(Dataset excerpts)
◇ ◇ ◇ ◇ ◇
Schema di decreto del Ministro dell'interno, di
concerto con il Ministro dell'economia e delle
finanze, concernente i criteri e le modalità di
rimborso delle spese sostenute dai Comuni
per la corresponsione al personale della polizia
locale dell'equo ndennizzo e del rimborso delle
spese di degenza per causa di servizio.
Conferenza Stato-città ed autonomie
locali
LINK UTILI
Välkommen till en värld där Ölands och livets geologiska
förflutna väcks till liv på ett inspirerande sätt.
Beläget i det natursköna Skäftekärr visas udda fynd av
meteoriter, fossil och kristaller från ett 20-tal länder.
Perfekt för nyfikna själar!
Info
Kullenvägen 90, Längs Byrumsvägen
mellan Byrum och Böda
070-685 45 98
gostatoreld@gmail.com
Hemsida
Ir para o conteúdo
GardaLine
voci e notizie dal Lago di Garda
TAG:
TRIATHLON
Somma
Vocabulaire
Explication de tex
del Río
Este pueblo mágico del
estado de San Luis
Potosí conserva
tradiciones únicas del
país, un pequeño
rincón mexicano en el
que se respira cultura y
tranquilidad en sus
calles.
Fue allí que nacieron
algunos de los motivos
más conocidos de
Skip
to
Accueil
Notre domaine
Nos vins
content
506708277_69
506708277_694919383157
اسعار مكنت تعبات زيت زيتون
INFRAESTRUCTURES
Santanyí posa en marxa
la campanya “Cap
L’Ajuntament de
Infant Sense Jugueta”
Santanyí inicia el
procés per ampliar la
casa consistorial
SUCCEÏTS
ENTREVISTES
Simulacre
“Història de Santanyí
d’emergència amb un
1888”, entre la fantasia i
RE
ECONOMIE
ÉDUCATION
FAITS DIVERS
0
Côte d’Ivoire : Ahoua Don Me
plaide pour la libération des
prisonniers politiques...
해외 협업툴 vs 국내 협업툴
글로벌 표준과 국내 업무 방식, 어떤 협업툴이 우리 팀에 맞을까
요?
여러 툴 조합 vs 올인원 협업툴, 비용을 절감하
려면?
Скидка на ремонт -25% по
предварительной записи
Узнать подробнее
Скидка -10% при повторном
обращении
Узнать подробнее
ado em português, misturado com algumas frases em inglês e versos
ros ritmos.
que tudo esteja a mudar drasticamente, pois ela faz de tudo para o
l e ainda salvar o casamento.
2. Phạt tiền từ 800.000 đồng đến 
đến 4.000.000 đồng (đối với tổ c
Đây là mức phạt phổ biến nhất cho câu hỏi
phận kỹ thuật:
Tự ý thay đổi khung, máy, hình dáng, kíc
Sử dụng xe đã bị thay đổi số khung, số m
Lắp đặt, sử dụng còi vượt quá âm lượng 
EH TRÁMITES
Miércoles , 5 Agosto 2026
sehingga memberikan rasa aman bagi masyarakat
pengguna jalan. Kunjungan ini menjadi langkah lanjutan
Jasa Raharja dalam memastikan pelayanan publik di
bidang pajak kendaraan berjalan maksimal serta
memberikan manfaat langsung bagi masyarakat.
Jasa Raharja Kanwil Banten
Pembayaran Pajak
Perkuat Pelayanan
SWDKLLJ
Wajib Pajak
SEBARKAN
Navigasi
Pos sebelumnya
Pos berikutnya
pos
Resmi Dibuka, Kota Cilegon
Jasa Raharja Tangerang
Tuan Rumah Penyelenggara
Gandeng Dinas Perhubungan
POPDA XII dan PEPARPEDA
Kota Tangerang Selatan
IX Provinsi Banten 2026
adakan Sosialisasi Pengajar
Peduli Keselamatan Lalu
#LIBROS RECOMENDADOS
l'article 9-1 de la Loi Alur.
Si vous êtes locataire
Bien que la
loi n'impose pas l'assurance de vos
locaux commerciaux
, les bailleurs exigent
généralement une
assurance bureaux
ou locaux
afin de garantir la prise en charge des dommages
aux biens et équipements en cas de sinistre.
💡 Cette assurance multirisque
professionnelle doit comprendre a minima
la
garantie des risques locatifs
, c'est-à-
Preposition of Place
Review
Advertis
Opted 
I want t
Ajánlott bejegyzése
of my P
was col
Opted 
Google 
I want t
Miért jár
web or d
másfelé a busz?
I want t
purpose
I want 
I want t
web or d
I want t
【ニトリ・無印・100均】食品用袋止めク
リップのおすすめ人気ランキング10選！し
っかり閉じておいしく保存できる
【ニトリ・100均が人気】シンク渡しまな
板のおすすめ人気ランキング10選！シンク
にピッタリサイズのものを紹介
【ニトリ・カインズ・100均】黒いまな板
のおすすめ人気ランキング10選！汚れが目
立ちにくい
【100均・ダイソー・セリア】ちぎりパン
◇ ◇ ◇ ◇ ◇
■ Assignment ■
In the listing above, replace every "Hemsida" with "Webbplats" and reproduce it with everything else left as it is.

■ Exercise solution ■
Schema di decreto del Ministro dell'interno, di
concerto con il Ministro dell'economia e delle
finanze, concernente i criteri e le modalità di
rimborso delle spese sostenute dai Comuni
per la corresponsione al personale della polizia
locale dell'equo ndennizzo e del rimborso delle
spese di degenza per causa di servizio.
Conferenza Stato-città ed autonomie
locali
LINK UTILI
Välkommen till en värld där Ölands och livets geologiska
förflutna väcks till liv på ett inspirerande sätt.
Beläget i det natursköna Skäftekärr visas udda fynd av
meteoriter, fossil och kristaller från ett 20-tal länder.
Perfekt för nyfikna själar!
Info
Kullenvägen 90, Längs Byrumsvägen
mellan Byrum och Böda
070-685 45 98
gostatoreld@gmail.com
Webbplats
Ir para o conteúdo
GardaLine
voci e notizie dal Lago di Garda
TAG:
TRIATHLON
Somma
Vocabulaire
Explication de tex
del Río
Este pueblo mágico del
estado de San Luis
Potosí conserva
tradiciones únicas del
país, un pequeño
rincón mexicano en el
que se respira cultura y
tranquilidad en sus
calles.
Fue allí que nacieron
algunos de los motivos
más conocidos de
Skip
to
Accueil
Notre domaine
Nos vins
content
506708277_69
506708277_694919383157
اسعار مكنت تعبات زيت زيتون
INFRAESTRUCTURES
Santanyí posa en marxa
la campanya “Cap
L’Ajuntament de
Infant Sense Jugueta”
Santanyí inicia el
procés per ampliar la
casa consistorial
SUCCEÏTS
ENTREVISTES
Simulacre
“Història de Santanyí
d’emergència amb un
1888”, entre la fantasia i
RE
ECONOMIE
ÉDUCATION
FAITS DIVERS
0
Côte d’Ivoire : Ahoua Don Me
plaide pour la libération des
prisonniers politiques...
해외 협업툴 vs 국내 협업툴
글로벌 표준과 국내 업무 방식, 어떤 협업툴이 우리 팀에 맞을까
요?
여러 툴 조합 vs 올인원 협업툴, 비용을 절감하
려면?
Скидка на ремонт -25% по
предварительной записи
Узнать подробнее
Скидка -10% при повторном
обращении
Узнать подробнее
ado em português, misturado com algumas frases em inglês e versos
ros ritmos.
que tudo esteja a mudar drasticamente, pois ela faz de tudo para o
l e ainda salvar o casamento.
2. Phạt tiền từ 800.000 đồng đến 
đến 4.000.000 đồng (đối với tổ c
Đây là mức phạt phổ biến nhất cho câu hỏi
phận kỹ thuật:
Tự ý thay đổi khung, máy, hình dáng, kíc
Sử dụng xe đã bị thay đổi số khung, số m
Lắp đặt, sử dụng còi vượt quá âm lượng 
EH TRÁMITES
Miércoles , 5 Agosto 2026
sehingga memberikan rasa aman bagi masyarakat
pengguna jalan. Kunjungan ini menjadi langkah lanjutan
Jasa Raharja dalam memastikan pelayanan publik di
bidang pajak kendaraan berjalan maksimal serta
memberikan manfaat langsung bagi masyarakat.
Jasa Raharja Kanwil Banten
Pembayaran Pajak
Perkuat Pelayanan
SWDKLLJ
Wajib Pajak
SEBARKAN
Navigasi
Pos sebelumnya
Pos berikutnya
pos
Resmi Dibuka, Kota Cilegon
Jasa Raharja Tangerang
Tuan Rumah Penyelenggara
Gandeng Dinas Perhubungan
POPDA XII dan PEPARPEDA
Kota Tangerang Selatan
IX Provinsi Banten 2026
adakan Sosialisasi Pengajar
Peduli Keselamatan Lalu
#LIBROS RECOMENDADOS
l'article 9-1 de la Loi Alur.
Si vous êtes locataire
Bien que la
loi n'impose pas l'assurance de vos
locaux commerciaux
, les bailleurs exigent
généralement une
assurance bureaux
ou locaux
afin de garantir la prise en charge des dommages
aux biens et équipements en cas de sinistre.
💡 Cette assurance multirisque
professionnelle doit comprendre a minima
la
garantie des risques locatifs
, c'est-à-
Preposition of Place
Review
Advertis
Opted 
I want t
Ajánlott bejegyzése
of my P
was col
Opted 
Google 
I want t
Miért jár
web or d
másfelé a busz?
I want t
purpose
I want 
I want t
web or d
I want t
【ニトリ・無印・100均】食品用袋止めク
リップのおすすめ人気ランキング10選！し
っかり閉じておいしく保存できる
【ニトリ・100均が人気】シンク渡しまな
板のおすすめ人気ランキング10選！シンク
にピッタリサイズのものを紹介
【ニトリ・カインズ・100均】黒いまな板
のおすすめ人気ランキング10選！汚れが目
立ちにくい
【100均・ダイソー・セリア】ちぎりパン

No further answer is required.